The story is that I wanted to believe that Tolkien thought maps were special. The only basis I had for this assertion was the single edition I'd read, yet I got excited enough about this "discovery" to become rather crestfallen when I found out otherwise. Once I recognized this desire, it became clear that I think maps are magical, and that I was searching for a way to articulate and justify the fascination that had taken hold of me so abruptly and so thoroughly. The more I thought of it, the more sense it made, because maps are magical. Maps do something that the human brain - especially my brain - can't do, or at least can't do well. Maps show complex spatial relationships, and we're so used to them that we forget how difficult such relationships are to visualize without them. Look at Matthew Paris's map of the pilgrimage route from London to Apulia. Essentially a one-dimensional construct, the map shows simply that the path from this abbey leads to that abbey, and that path from that abbey leads to this mountain, and so on. There are virtually no two-dimensional relationships. This map reveals that visualizing two-dimensional - let alone three-dimensional! - relationships is something that the human brain just doesn't do out of the box. It has to be trained to do it! Maps represent not only a way to help with that training, but a shortcut around it!

Military historians talk a lot about castles and fortresses as examples of force multipliers. The notion is fairly straightforward: there are ways of multiplying the effective force of a few people so that they seem like a lot of people. This usually involves paying a premium to gravity so that you can reap huge dividends later. You get together a bunch of people who, over a long period of time, lift stones from low places and build a particular kind of very high place out of them. Once they're done assembling that high place, they bring themselves, and lots of food and weapons, into it. Now, anyone who wants to get to the people, or the food, or the high place itself, have to fight their way to it from the bottom of the enormous potential well created by all that work. And the people up there who did the work? They have the option to release most of that energy they stored up over the months and years, very quickly: all they have to do is drop things. I said the notion is straightforward. The sheer (ha ha) effectiveness of the force multiplier, though, beggars the imagination if you're hearing the actual numbers for the first time. I know I was absolutely stunned last year when I read the bit in Niccolo Capponi's Victory of the West about the Siege of Malta in 1565. The Ottomans landed on Malta in May with about thiry five thousand men and nearly sixty guns, some of them huge masonry destroyers. Thirty five thousand men! That's more than the Armada carried twenty-three years later! What was even more surprising to me, though, was that Malta - with less than six hundred members of the Knights Hospitaller, four hundred Spanish troops, around four or five thousand Maltese, and fifty artillery pieces - held out against this force until Sicily came to the rescue in September!

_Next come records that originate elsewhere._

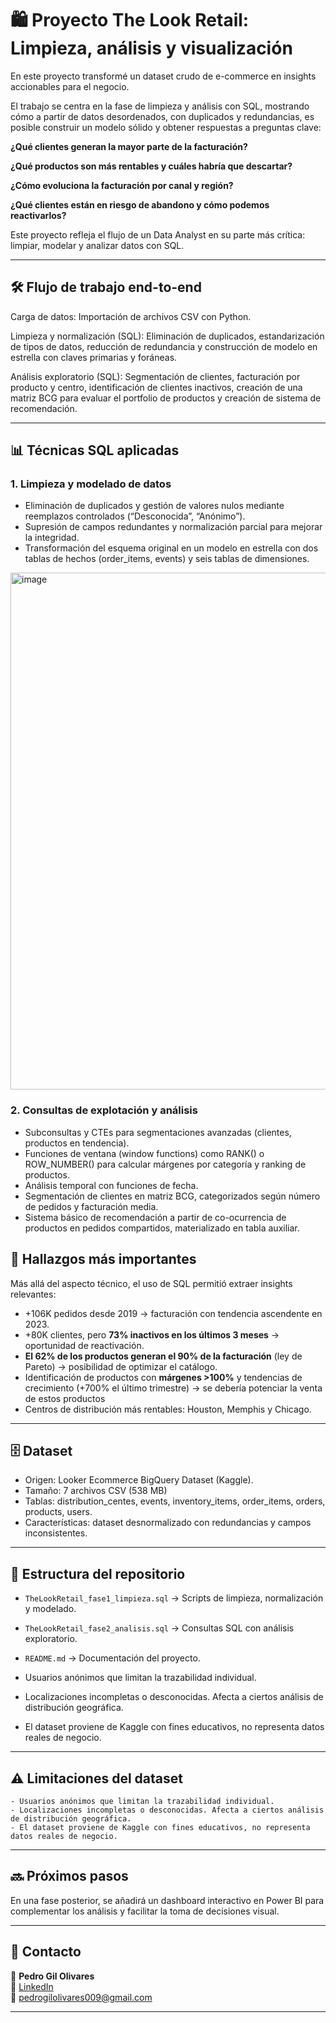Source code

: # 🛍️ Proyecto The Look Retail: Limpieza, análisis y visualización
En este proyecto transformé un dataset crudo de e-commerce en insights accionables para el negocio.

El trabajo se centra en la fase de limpieza y análisis con SQL, mostrando cómo a partir de datos desordenados, con duplicados y redundancias, es posible construir un modelo sólido y obtener respuestas a preguntas clave:

**¿Qué clientes generan la mayor parte de la facturación?**

**¿Qué productos son más rentables y cuáles habría que descartar?**

**¿Cómo evoluciona la facturación por canal y región?**

**¿Qué clientes están en riesgo de abandono y cómo podemos reactivarlos?**

Este proyecto refleja el flujo de un Data Analyst en su parte más crítica: limpiar, modelar y analizar datos con SQL.

---

## 🛠️ Flujo de trabajo end-to-end

Carga de datos: Importación de archivos CSV con Python.

Limpieza y normalización (SQL): Eliminación de duplicados, estandarización de tipos de datos, reducción de redundancia y construcción de modelo en estrella con claves primarias y foráneas.

Análisis exploratorio (SQL): Segmentación de clientes, facturación por producto y centro, identificación de clientes inactivos, creación de una matriz BCG para evaluar el portfolio de productos y creación de sistema de recomendación.

---

## 📊 Técnicas SQL aplicadas

### 1. Limpieza y modelado de datos

   - Eliminación de duplicados y gestión de valores nulos mediante reemplazos controlados (“Desconocida”, “Anónimo”).
   - Supresión de campos redundantes y normalización parcial para mejorar la integridad.
   - Transformación del esquema original en un modelo en estrella con dos tablas de hechos (order_items, events) y seis tablas de dimensiones.

<img width="872" height="827" alt="image" src="https://github.com/user-attachments/assets/8c7830f2-b580-4a9b-898e-3059b581874d" />

### 2. Consultas de explotación y análisis

   - Subconsultas y CTEs para segmentaciones avanzadas (clientes, productos en tendencia).
   - Funciones de ventana (window functions) como RANK() o ROW_NUMBER() para calcular márgenes por categoría y ranking de productos.
   - Análisis temporal con funciones de fecha.
   - Segmentación de clientes en matriz BCG, categorizados según número de pedidos y facturación media.
   - Sistema básico de recomendación a partir de co-ocurrencia de productos en pedidos compartidos, materializado en tabla auxiliar.

## 🚀 Hallazgos más importantes
Más allá del aspecto técnico, el uso de SQL permitió extraer insights relevantes:

   - +106K pedidos desde 2019 → facturación con tendencia ascendente en 2023.
   - +80K clientes, pero **73% inactivos en los últimos 3 meses** → oportunidad de reactivación.
   - **El 62% de los productos generan el 90% de la facturación** (ley de Pareto) → posibilidad de optimizar el catálogo.
   - Identificación de productos con **márgenes >100%** y tendencias de crecimiento (+700% el último trimestre) → se debería potenciar la venta de estos productos
   - Centros de distribución más rentables: Houston, Memphis y Chicago.

---

## 🗄️ Dataset
- Origen: Looker Ecommerce BigQuery Dataset (Kaggle).
- Tamaño: 7 archivos CSV (538 MB)
- Tablas: distribution_centes, events, inventory_items, order_items, orders, products, users.
- Características: dataset desnormalizado con redundancias y campos inconsistentes.  

---

## 📂 Estructura del repositorio
- `TheLookRetail_fase1_limpieza.sql` → Scripts de limpieza, normalización y modelado.
- `TheLookRetail_fase2_analisis.sql` → Consultas SQL con análisis exploratorio.
- `README.md` → Documentación del proyecto.

- Usuarios anónimos que limitan la trazabilidad individual.
- Localizaciones incompletas o desconocidas. Afecta a ciertos análisis de distribución geográfica.
- El dataset proviene de Kaggle con fines educativos, no representa datos reales de negocio.
---

## ⚠️ Limitaciones del dataset

    - Usuarios anónimos que limitan la trazabilidad individual.
    - Localizaciones incompletas o desconocidas. Afecta a ciertos análisis de distribución geográfica.
    - El dataset proviene de Kaggle con fines educativos, no representa datos reales de negocio.

---

## 🔜 Próximos pasos

En una fase posterior, se añadirá un dashboard interactivo en Power BI para complementar los análisis y facilitar la toma de decisiones visual.

---

## 🤝 Contacto
👤 **Pedro Gil Olivares**  
🔗 [LinkedIn](www.linkedin.com/in/pedro-gil-olivares-485517216)  
📧 pedrogilolivares009@gmail.com  

---

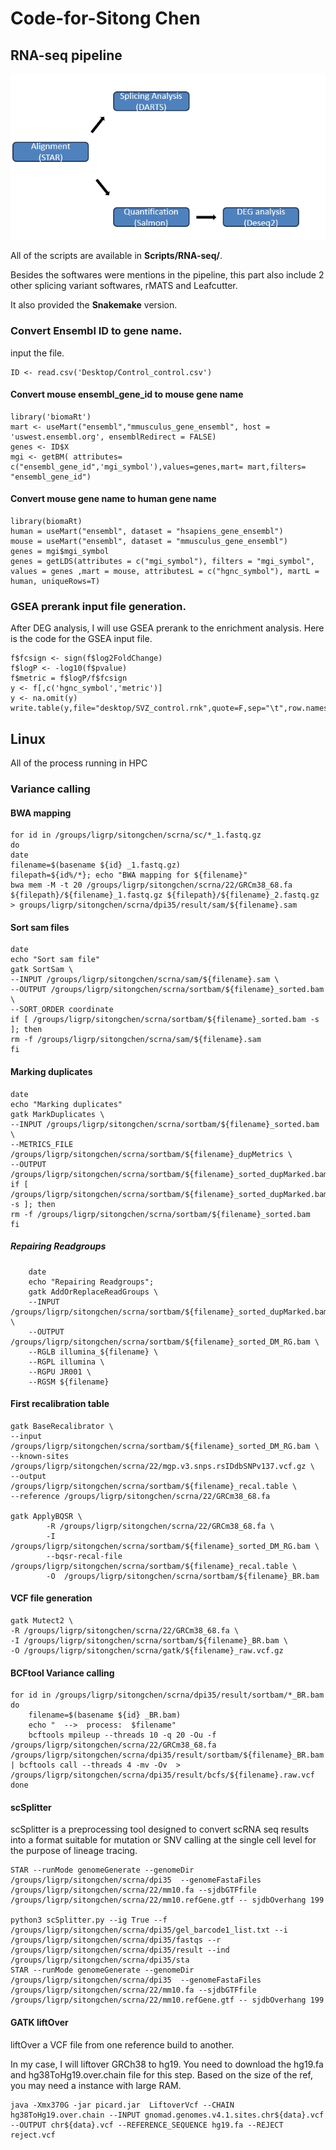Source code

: # Code-for-Sitong Chen


## RNA-seq pipeline
![example output](RNA-pipeline.png)

All of the scripts are available in **Scripts/RNA-seq/**. 

Besides the softwares were mentions in the pipeline, this part also include 2 other splicing variant softwares, rMATS and Leafcutter. 

It also provided the **Snakemake** version. 



### Convert Ensembl ID to gene name. 
input the file.
```
ID <- read.csv('Desktop/Control_control.csv')
```
#### Convert mouse ensembl_gene_id to mouse gene name 
```
library('biomaRt')
mart <- useMart("ensembl","mmusculus_gene_ensembl", host = 'uswest.ensembl.org', ensemblRedirect = FALSE)
genes <- ID$X
mgi <- getBM( attributes= c("ensembl_gene_id",'mgi_symbol'),values=genes,mart= mart,filters= "ensembl_gene_id")
```
#### Convert mouse gene name to human gene name
```
library(biomaRt)
human = useMart("ensembl", dataset = "hsapiens_gene_ensembl")
mouse = useMart("ensembl", dataset = "mmusculus_gene_ensembl")
genes = mgi$mgi_symbol
genes = getLDS(attributes = c("mgi_symbol"), filters = "mgi_symbol", values = genes ,mart = mouse, attributesL = c("hgnc_symbol"), martL = human, uniqueRows=T)
```

### GSEA prerank input file generation. 
After DEG analysis, I will use GSEA prerank to the enrichment analysis. Here is the code for the GSEA input file.
```
f$fcsign <- sign(f$log2FoldChange)
f$logP <- -log10(f$pvalue)
f$metric = f$logP/f$fcsign
y <- f[,c('hgnc_symbol','metric')]
y <- na.omit(y)
write.table(y,file="desktop/SVZ_control.rnk",quote=F,sep="\t",row.names=F)
```

## Linux 

All of the process running in HPC

### Variance calling
#### BWA mapping 
```
for id in /groups/ligrp/sitongchen/scrna/sc/*_1.fastq.gz
do
date
filename=$(basename ${id} _1.fastq.gz)
filepath=${id%/*}; echo "BWA mapping for ${filename}"
bwa mem -M -t 20 /groups/ligrp/sitongchen/scrna/22/GRCm38_68.fa ${filepath}/${filename}_1.fastq.gz ${filepath}/${filename}_2.fastq.gz > groups/ligrp/sitongchen/scrna/dpi35/result/sam/${filename}.sam
```
#### Sort sam files

```
date
echo "Sort sam file"
gatk SortSam \
--INPUT /groups/ligrp/sitongchen/scrna/sam/${filename}.sam \
--OUTPUT /groups/ligrp/sitongchen/scrna/sortbam/${filename}_sorted.bam \
--SORT_ORDER coordinate
if [ /groups/ligrp/sitongchen/scrna/sortbam/${filename}_sorted.bam -s ]; then
rm -f /groups/ligrp/sitongchen/scrna/sam/${filename}.sam
fi
```

#### Marking duplicates
```
date
echo "Marking duplicates"
gatk MarkDuplicates \
--INPUT /groups/ligrp/sitongchen/scrna/sortbam/${filename}_sorted.bam \
--METRICS_FILE /groups/ligrp/sitongchen/scrna/sortbam/${filename}_dupMetrics \
--OUTPUT /groups/ligrp/sitongchen/scrna/sortbam/${filename}_sorted_dupMarked.bam
if [ /groups/ligrp/sitongchen/scrna/sortbam/${filename}_sorted_dupMarked.bam -s ]; then
rm -f /groups/ligrp/sitongchen/scrna/sortbam/${filename}_sorted.bam
fi
```
##### Repairing Readgroups
```
    date
    echo "Repairing Readgroups";
    gatk AddOrReplaceReadGroups \
    --INPUT /groups/ligrp/sitongchen/scrna/sortbam/${filename}_sorted_dupMarked.bam \
    --OUTPUT /groups/ligrp/sitongchen/scrna/sortbam/${filename}_sorted_DM_RG.bam \
    --RGLB illumina_${filename} \
    --RGPL illumina \
    --RGPU JR001 \
    --RGSM ${filename}
```

#### First recalibration table

```
gatk BaseRecalibrator \
--input /groups/ligrp/sitongchen/scrna/sortbam/${filename}_sorted_DM_RG.bam \
--known-sites /groups/ligrp/sitongchen/scrna/22/mgp.v3.snps.rsIDdbSNPv137.vcf.gz \
--output /groups/ligrp/sitongchen/scrna/sortbam/${filename}_recal.table \
--reference /groups/ligrp/sitongchen/scrna/22/GRCm38_68.fa

gatk ApplyBQSR \
        -R /groups/ligrp/sitongchen/scrna/22/GRCm38_68.fa \
        -I  /groups/ligrp/sitongchen/scrna/sortbam/${filename}_sorted_DM_RG.bam \
        --bqsr-recal-file /groups/ligrp/sitongchen/scrna/sortbam/${filename}_recal.table \
        -O  /groups/ligrp/sitongchen/scrna/sortbam/${filename}_BR.bam
```
#### VCF file generation
```
gatk Mutect2 \
-R /groups/ligrp/sitongchen/scrna/22/GRCm38_68.fa \
-I /groups/ligrp/sitongchen/scrna/sortbam/${filename}_BR.bam \
-O /groups/ligrp/sitongchen/scrna/gatk/${filename}_raw.vcf.gz

```

#### BCFtool Variance calling 
```
for id in /groups/ligrp/sitongchen/scrna/dpi35/result/sortbam/*_BR.bam
do
    filename=$(basename ${id} _BR.bam)
    echo "  -->  process:  $filename"
    bcftools mpileup --threads 10 -q 20 -Ou -f /groups/ligrp/sitongchen/scrna/22/GRCm38_68.fa  /groups/ligrp/sitongchen/scrna/dpi35/result/sortbam/${filename}_BR.bam | bcftools call --threads 4 -mv -Ov  > /groups/ligrp/sitongchen/scrna/dpi35/result/bcfs/${filename}.raw.vcf
done
```

#### scSplitter
scSplitter is a preprocessing tool designed to convert scRNA seq results into a format suitable for mutation or SNV calling at the single cell level for the purpose of lineage tracing.

```
STAR --runMode genomeGenerate --genomeDir /groups/ligrp/sitongchen/scrna/dpi35  --genomeFastaFiles /groups/ligrp/sitongchen/scrna/22/mm10.fa --sjdbGTFfile /groups/ligrp/sitongchen/scrna/22/mm10.refGene.gtf -- sjdbOverhang 199

python3 scSplitter.py --ig True --f /groups/ligrp/sitongchen/scrna/dpi35/gel_barcode1_list.txt --i /groups/ligrp/sitongchen/scrna/dpi35/fastqs --r /groups/ligrp/sitongchen/scrna/dpi35/result --ind /groups/ligrp/sitongchen/scrna/dpi35/sta
STAR --runMode genomeGenerate --genomeDir /groups/ligrp/sitongchen/scrna/dpi35  --genomeFastaFiles /groups/ligrp/sitongchen/scrna/22/mm10.fa --sjdbGTFfile /groups/ligrp/sitongchen/scrna/22/mm10.refGene.gtf -- sjdbOverhang 199

```

#### GATK liftOver

liftOver a VCF file from one reference build to another.

In my case, I will liftover GRCh38 to hg19. You need to download the hg19.fa and hg38ToHg19.over.chain file for this step. Based on the size of the ref, you may need a instance with large RAM. 

```
java -Xmx370G -jar picard.jar  LiftoverVcf --CHAIN hg38ToHg19.over.chain --INPUT gnomad.genomes.v4.1.sites.chr${data}.vcf  --OUTPUT chr${data}.vcf --REFERENCE_SEQUENCE hg19.fa --REJECT reject.vcf
```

Here's what I'm coming to realize: Maps are intellectual force multipliers. When you make a map, you take huge amounts of work done over vast periods of time and you bundle it together. Just consider the amount of work that al-Idrisi did in making his world map. That piece of paper with the continents isn't just a piece of paper: it's a highly-concentrated chunk of negentropy, or order. The waste heat discharged from all that gradual work done over all those centuries to bring together the knowledge distilled into the map hanging on my wall could incinerate the world's armies. And with that energy people can take their brains - which may be ill-suited to the task of visualizing what the map shows, and anyway probably don't have the time, resources or inclination to go across the ocean to find out for themselves what's there - and they can make decisions that change the world. That concentration of power in an unassuming form is, I think, what makes maps so fascinating to me.